Öte yandan John Jumper ve Demis Hassabis, proteinlerin karmaşık yapılarını tahmin etmek için gelişmiş bir yapay zeka modeli geliştirdi. Bu sinir ağının temeli 2020 yılında atılmıştır ve hesaplamalı modellemede ciddi bir atılımı temsil etmektedir. İlaç ve biyoteknoloji gibi alanlarda geniş uygulamaları var.
Bu şekilde, David Baker’ın 2003’teki araştırması ve İngilizlerin sinir ağlarını geliştirmesi, protein bilimini anlama ve uygulamada köşe taşlarıdır.

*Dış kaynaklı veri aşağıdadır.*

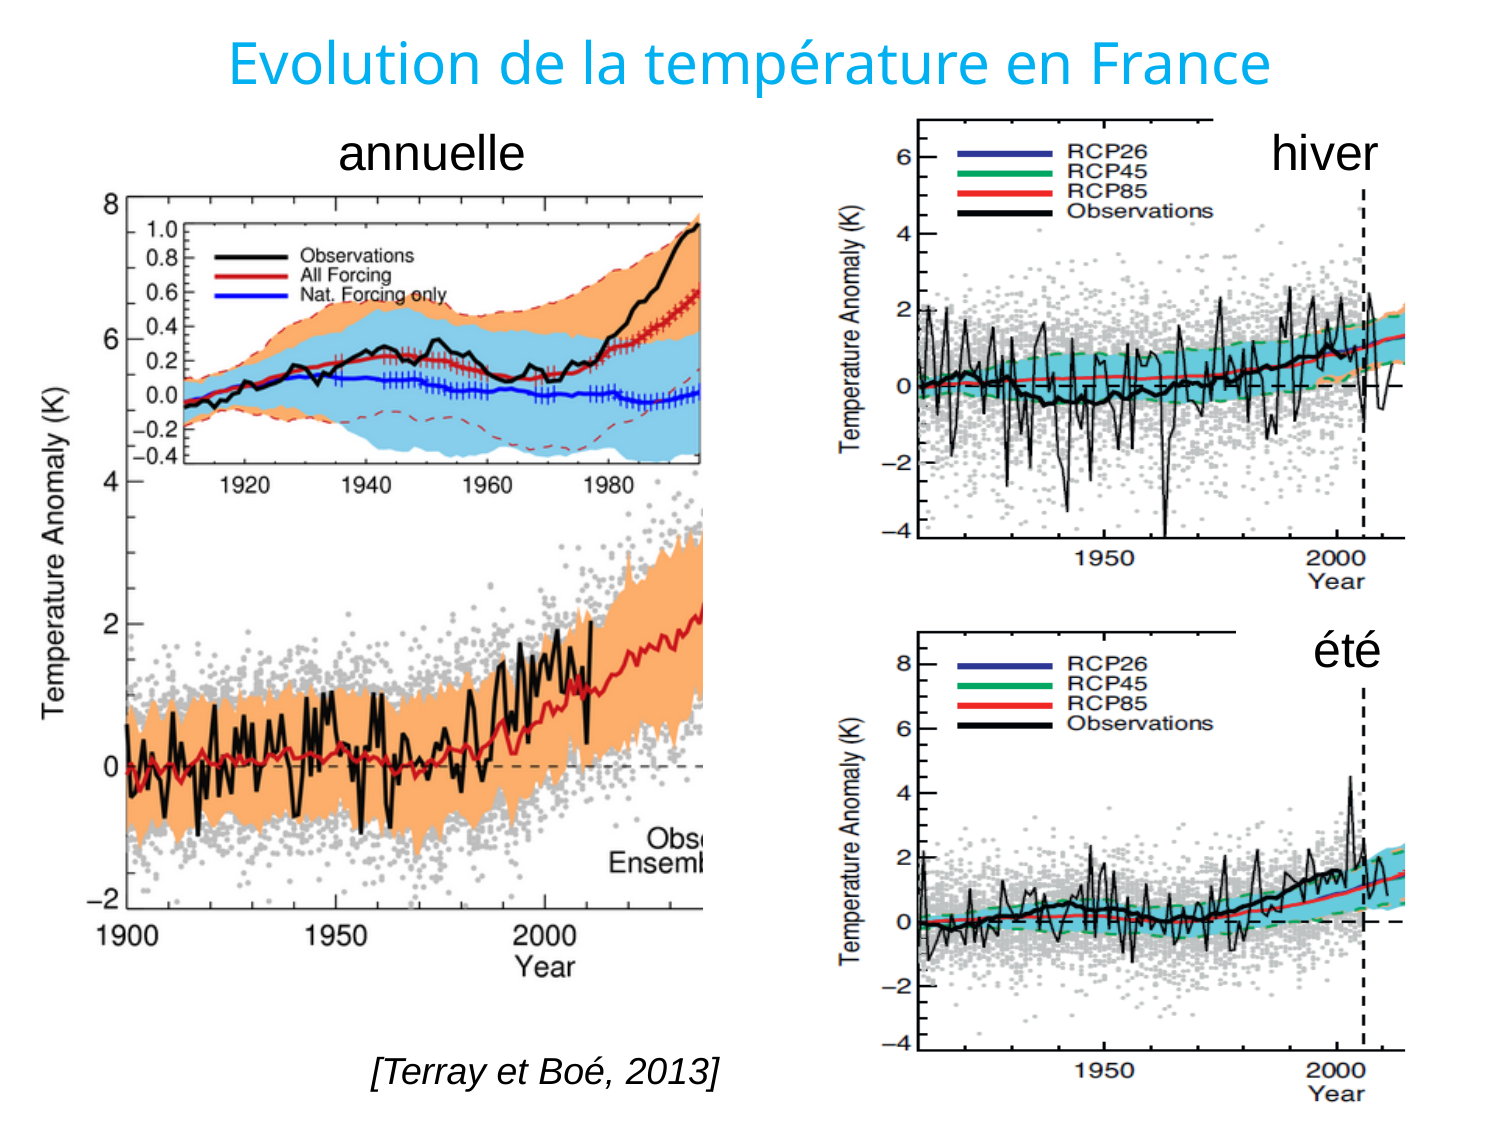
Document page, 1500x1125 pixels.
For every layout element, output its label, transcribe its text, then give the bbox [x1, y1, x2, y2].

picture [41, 181, 703, 995]
text_box annuelle [320, 113, 545, 189]
text_box Evolution de la température en France [41, 19, 1459, 114]
text_box [Terray et Boé, 2013] [355, 1039, 795, 1100]
text_box hiver [1213, 112, 1438, 188]
text_box été [1236, 610, 1461, 686]
picture [806, 94, 1406, 1105]
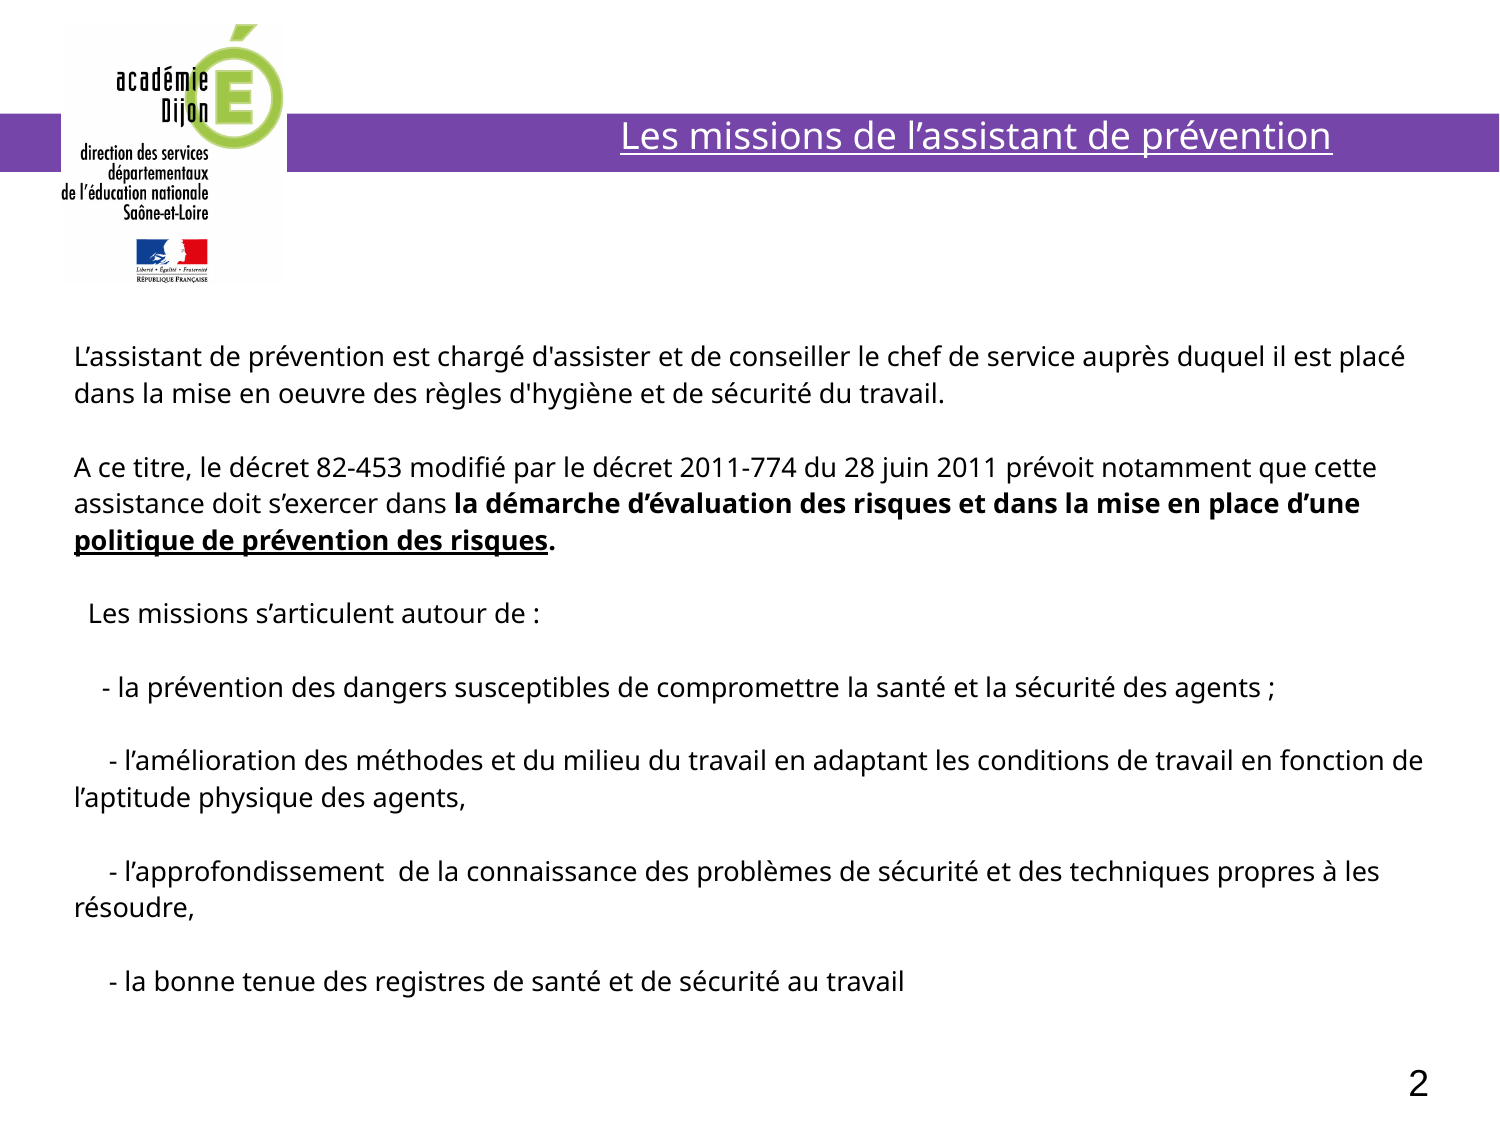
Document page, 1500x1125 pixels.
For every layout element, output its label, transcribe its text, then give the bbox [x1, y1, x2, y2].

title Les missions de l’assistant de prévention [401, 104, 1500, 166]
text_box [47, 289, 1441, 1095]
text_box 2 [1393, 1051, 1493, 1108]
text_box L’assistant de prévention est chargé d'assister et de conseiller le chef de service auprès duquel il est placé dans la mise en oeuvre des règles d'hygiène et de sécurité du travail. A ce titre, le décret 82-453 modifié par le décret 2011-774 du 28 juin 2011 prévoit notamment que cette assistance doit s’exercer dans la démarche d’évaluation des risques et dans la mise en place d’une politique de prévention des risques. Les missions s’articulent autour de : - la prévention des dangers susceptibles de compromettre la santé et la sécurité des agents ; - l’amélioration des méthodes et du milieu du travail en adaptant les conditions de travail en fonction de l’aptitude physique des agents, - l’approfondissement de la connaissance des problèmes de sécurité et des techniques propres à les résoudre, - la bonne tenue des registres de santé et de sécurité au travail [59, 330, 1465, 1040]
picture [61, 23, 284, 284]
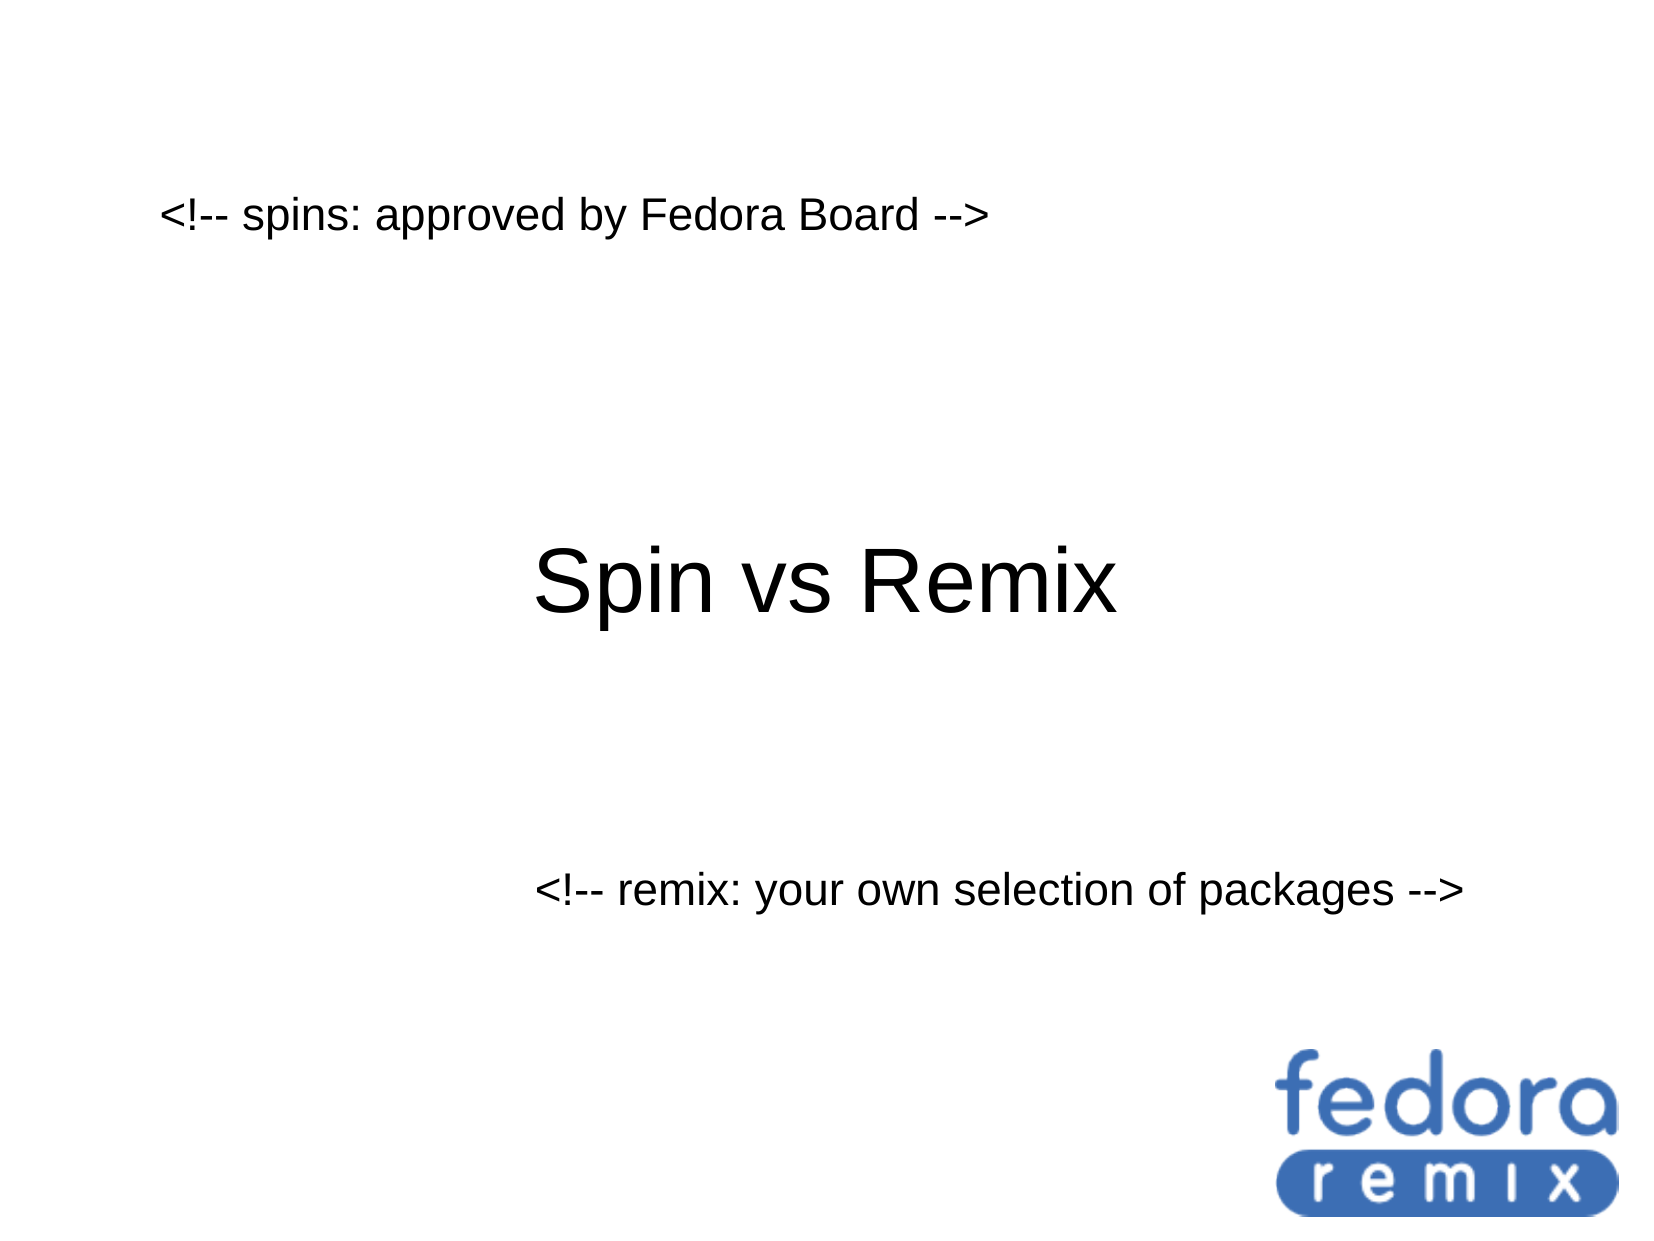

Bu yeni gelişmeler moleküler düzeyde biyolojik süreçlere ilişkin anlayışımızı derinleştirecek ve ilaç ve terapötik geliştirme için yeni perspektifler açacaktır.
Nobel Fizik Ödülü, makine öğrenimi alanındaki üstün çalışmaları nedeniyle ABD’li bilim adamı John Hopfield ve İngiliz araştırmacı Geoffrey Hinton’a verildi. John Hopfield, kısmi, kırık veya başka şekilde bozulmuş versiyonlardan tüm görüntüleri yeniden oluşturabilen ilişkisel bir sinir ağı icat etmesiyle tanındı. Bu teknoloji, beynin bilgiyi nasıl işlediği ve anıları nasıl yeniden yapılandırdığı konusunda kapsamlı araştırmalar geliştirdi.
Geoffrey Hinton, görüntülerdeki ve veri dizilerindeki belirli unsurların tanınmasına ve analiz edilmesine büyük ölçüde yardımcı olan tekrarlayan bir sinir ağı oluşturarak aynı prestiji kazanırken, o dönemdeki çalışmaları modern doğal dil işleme yöntemlerinin ve bilgisayarla görme yöntemlerinin bel kemiği olarak hizmet etmiştir.
1980’lerdeki çalışmaları, bu alandaki çeşitli gelişim yönleri için hem teknolojik hem de kavramsal temel oluşturarak yapay zekadaki tüm son patlamanın temelini oluşturdu. Bu başarılar sadece temel fizik ve bilgisayar bilimlerindeki teorik araştırmaların büyük rolüne tanıklık etmekle kalmadı, aynı zamanda bilimsel keşiflere disiplinler arası bir yaklaşımın gücünün de altını çizdi.